_Problem:_ Turn the material below into a numbered list with one entry per nonblank line. Leave out every picture line.

Images of plotted data:
--------------------------------
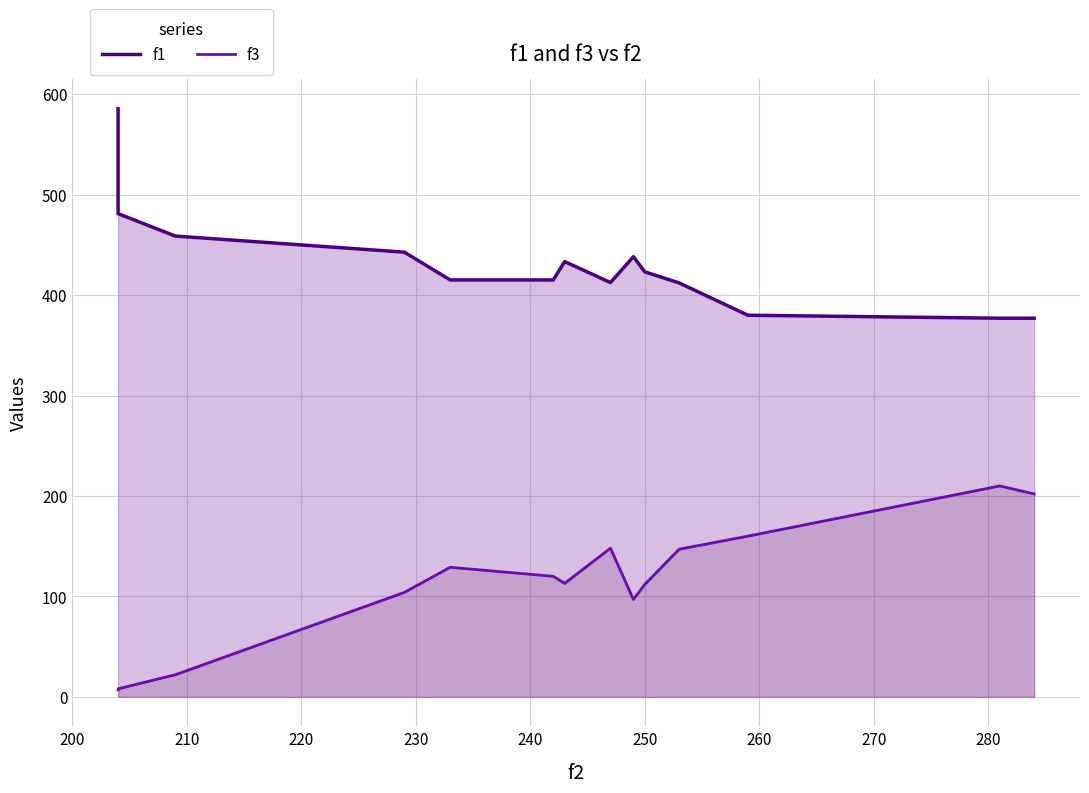

At 200, list the series in order from largest to smallest.

f1, f3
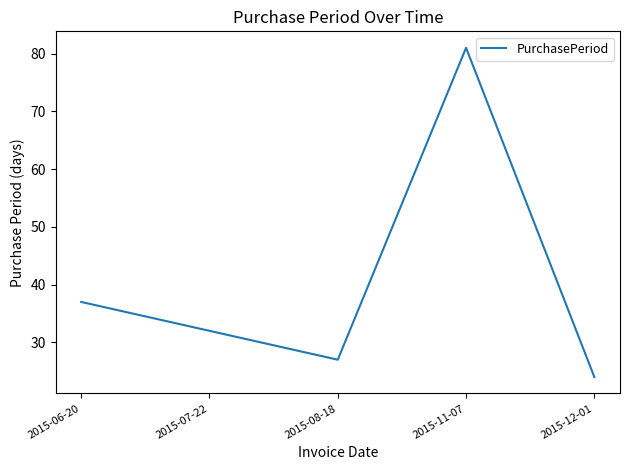

Read the value at 2015-12-01.

24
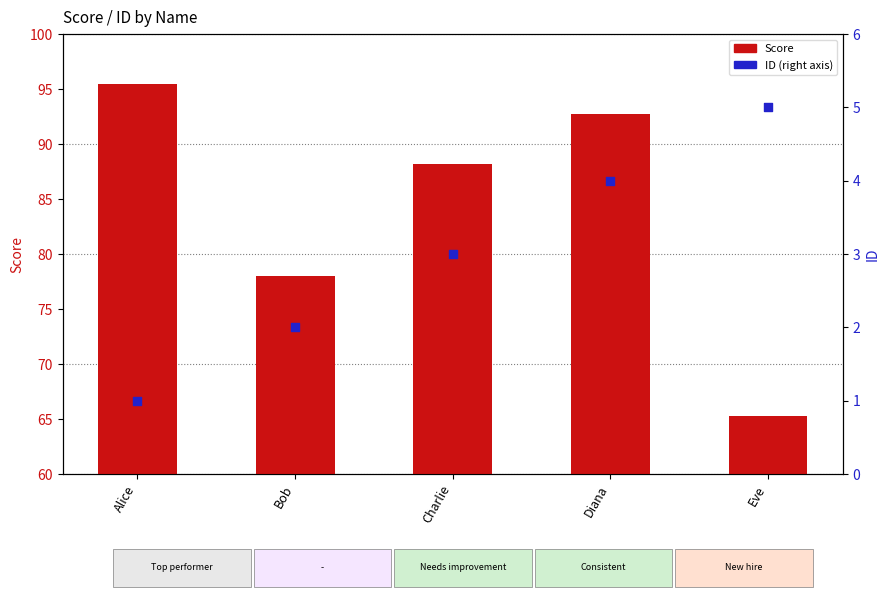

Which series contains the highest Y value?

Score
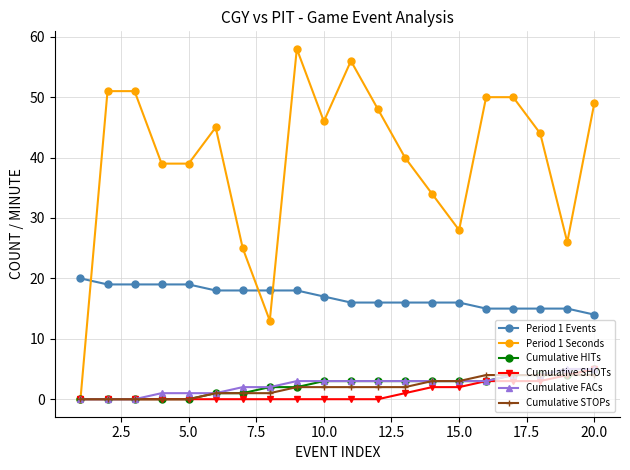

What is the highest value of the Cumulative SHOTs series?

5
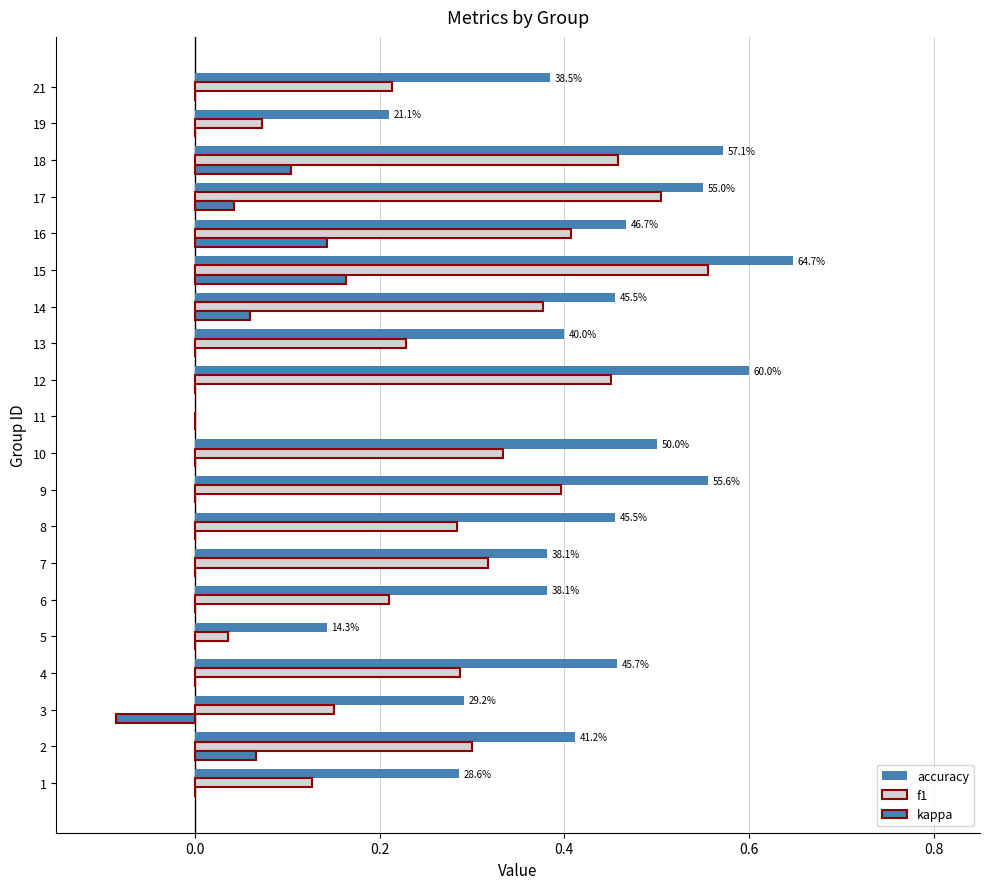

Which series has the widest spread of values?

accuracy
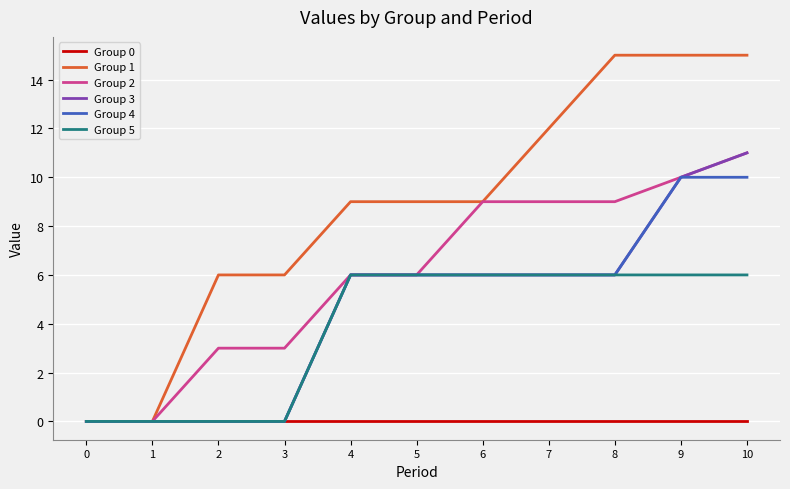

True or false: Group 4 has a value of 6 at 8.

True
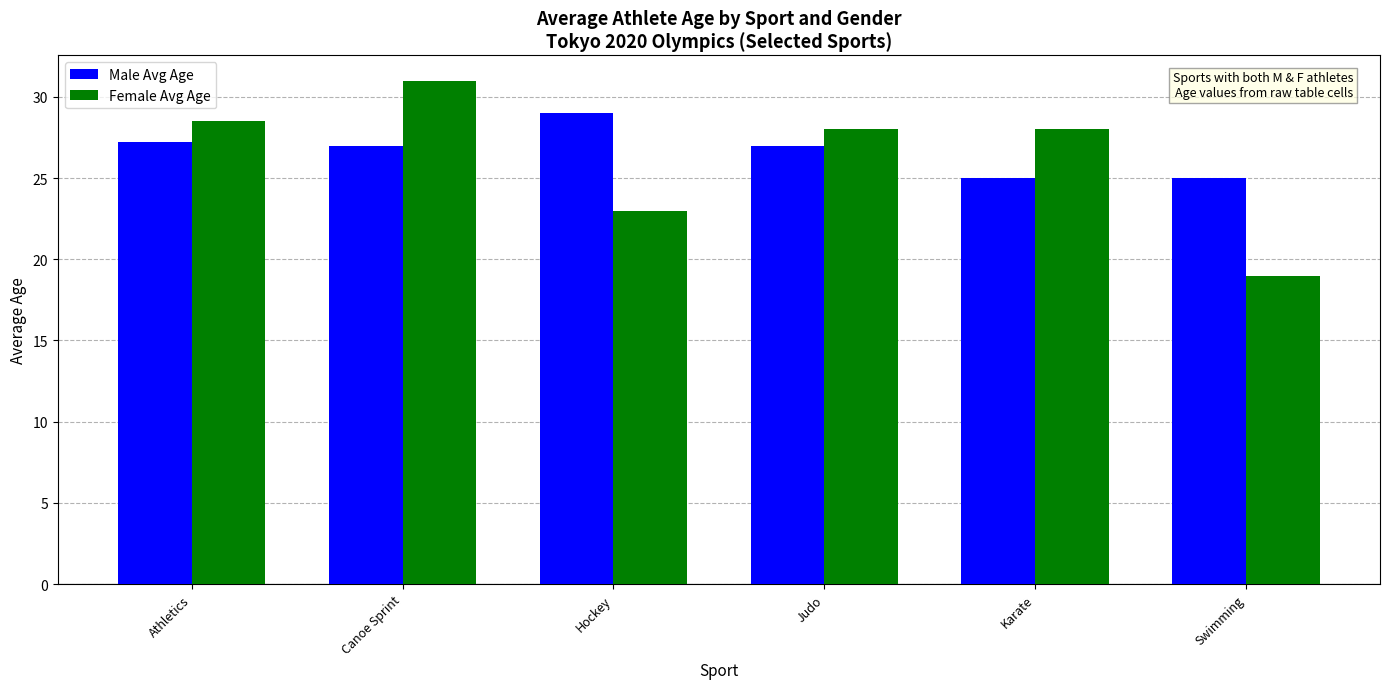

Between Canoe Sprint and Hockey, which series saw the biggest shift?

Female Avg Age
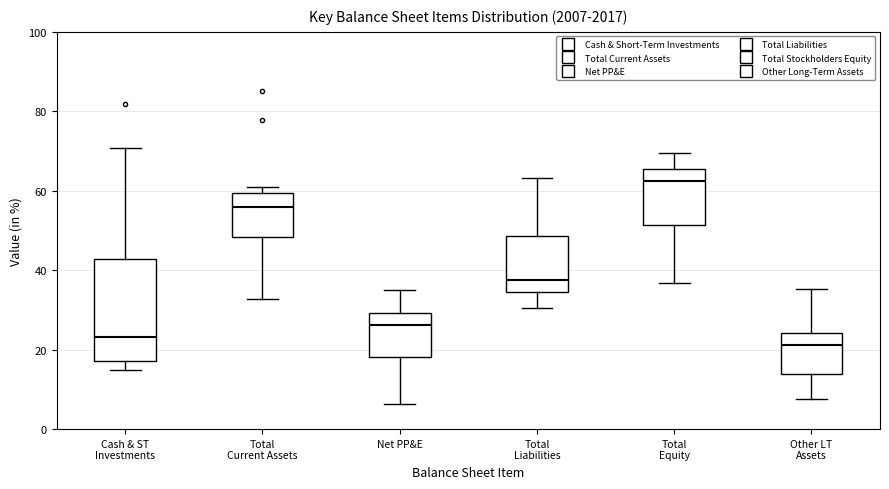

Which box has the lowest median line?

Other LT Assets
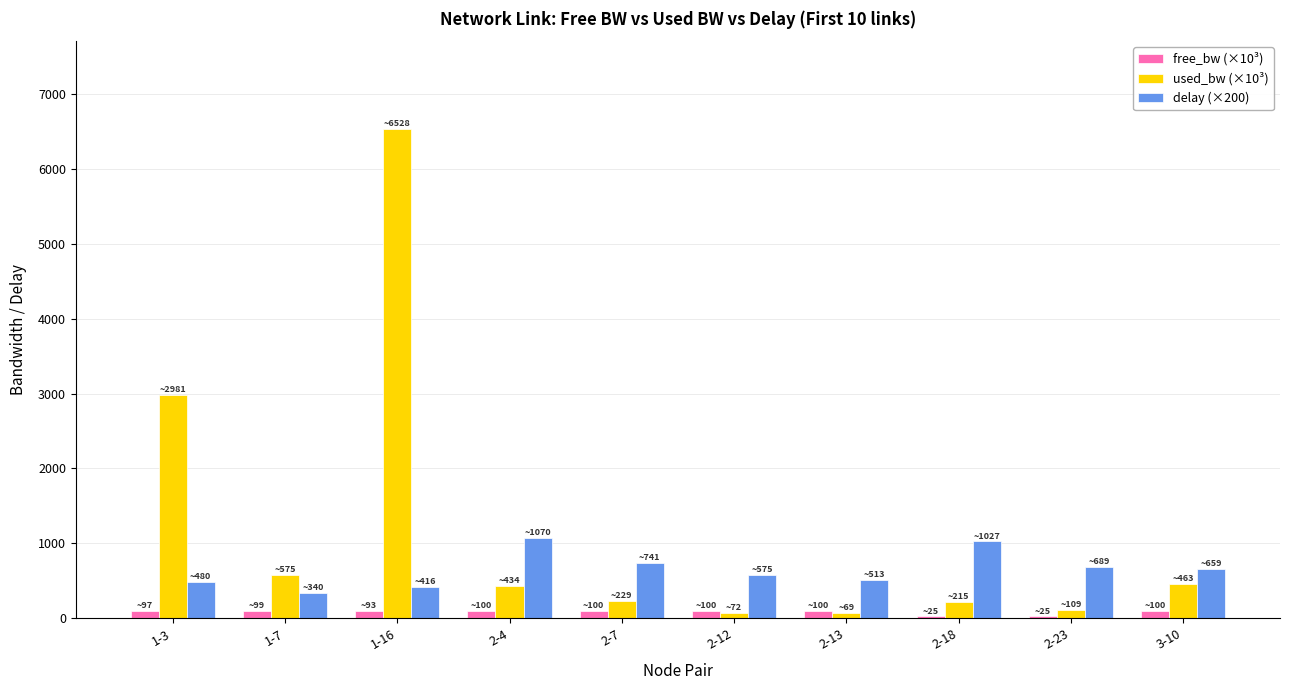

Which series has the largest range (max minus min)?

used_bw (×10³)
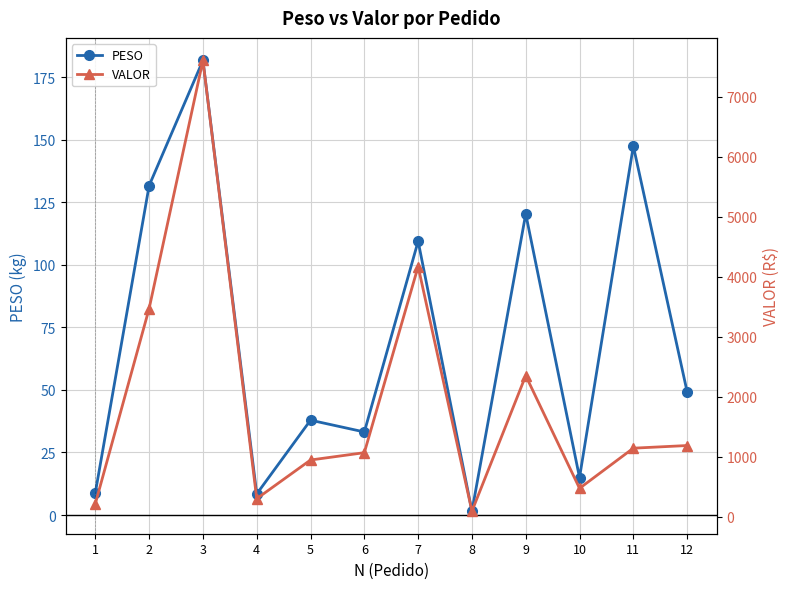

What is the smallest value displayed?

1.6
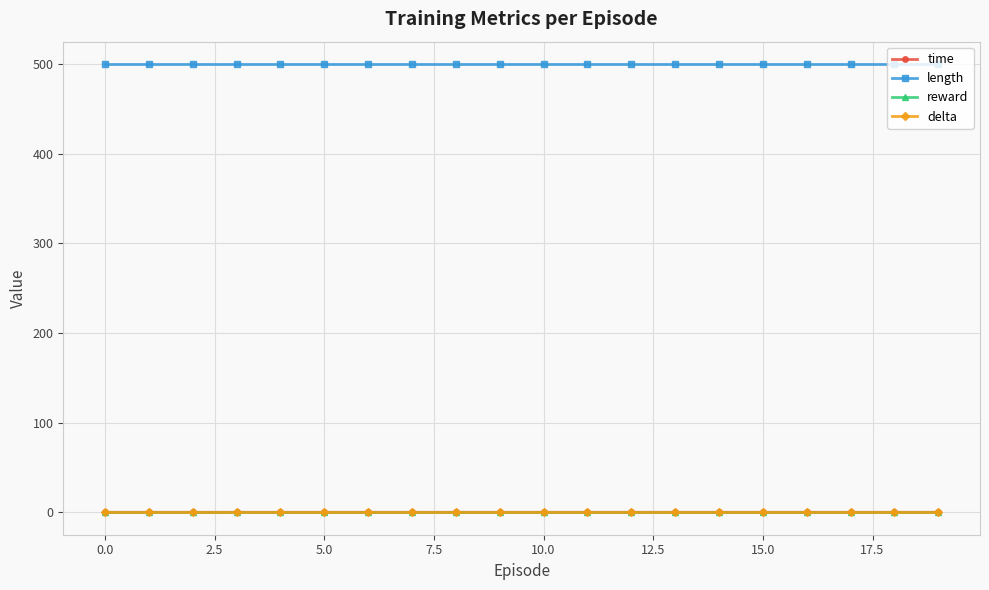

How many lines are shown in the chart?

4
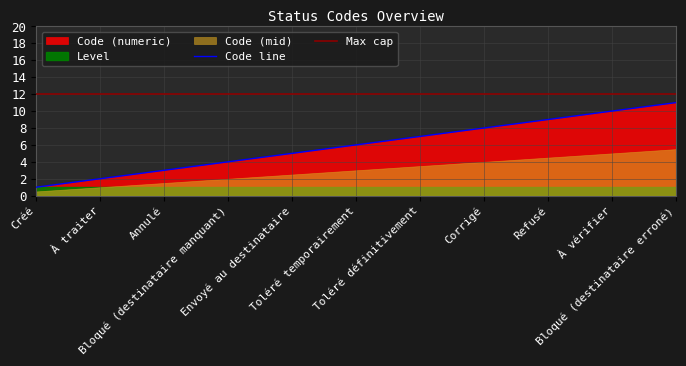

The value of Code line at Bloqué (destinataire manquant) is 7. True or false?

False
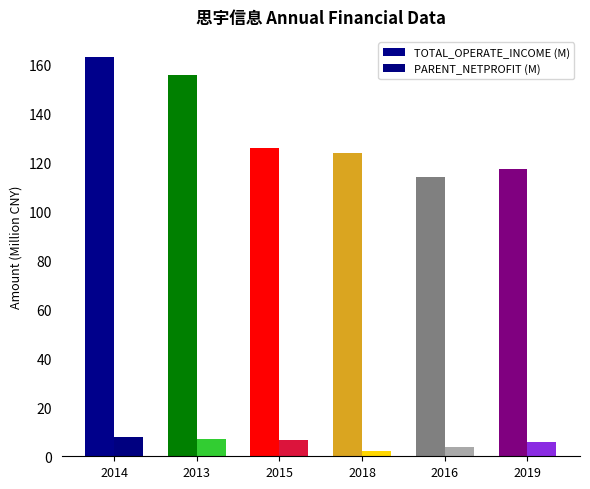

What is the average value of the PARENT_NETPROFIT (M) series?

5.6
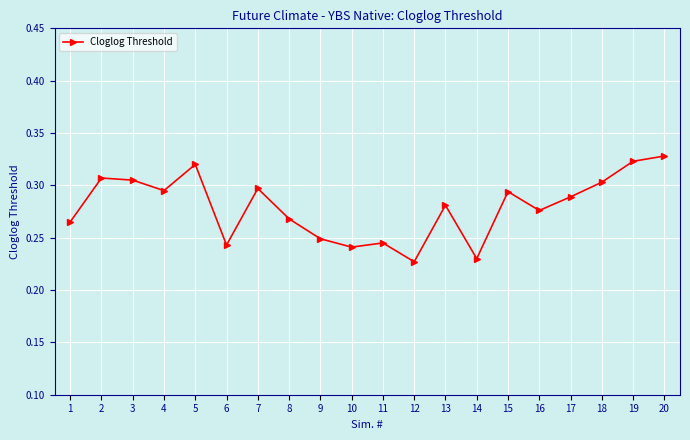

What is the sum of all values?

5.6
--------------------------------
_Response to this exercise:_
1. At 200, list the series in order from largest to smallest.
2. f1, f3
3. Read the value at 2015-12-01.
4. 24
5. Which series contains the highest Y value?
6. Score
7. What is the highest value of the Cumulative SHOTs series?
8. 5
9. Which series has the widest spread of values?
10. accuracy
11. True or false: Group 4 has a value of 6 at 8.
12. True
13. Between Canoe Sprint and Hockey, which series saw the biggest shift?
14. Female Avg Age
15. Which box has the lowest median line?
16. Other LT Assets
17. Which series has the largest range (max minus min)?
18. used_bw (×10³)
19. What is the smallest value displayed?
20. 1.6
21. How many lines are shown in the chart?
22. 4
23. The value of Code line at Bloqué (destinataire manquant) is 7. True or false?
24. False
25. What is the average value of the PARENT_NETPROFIT (M) series?
26. 5.6
27. What is the sum of all values?
28. 5.6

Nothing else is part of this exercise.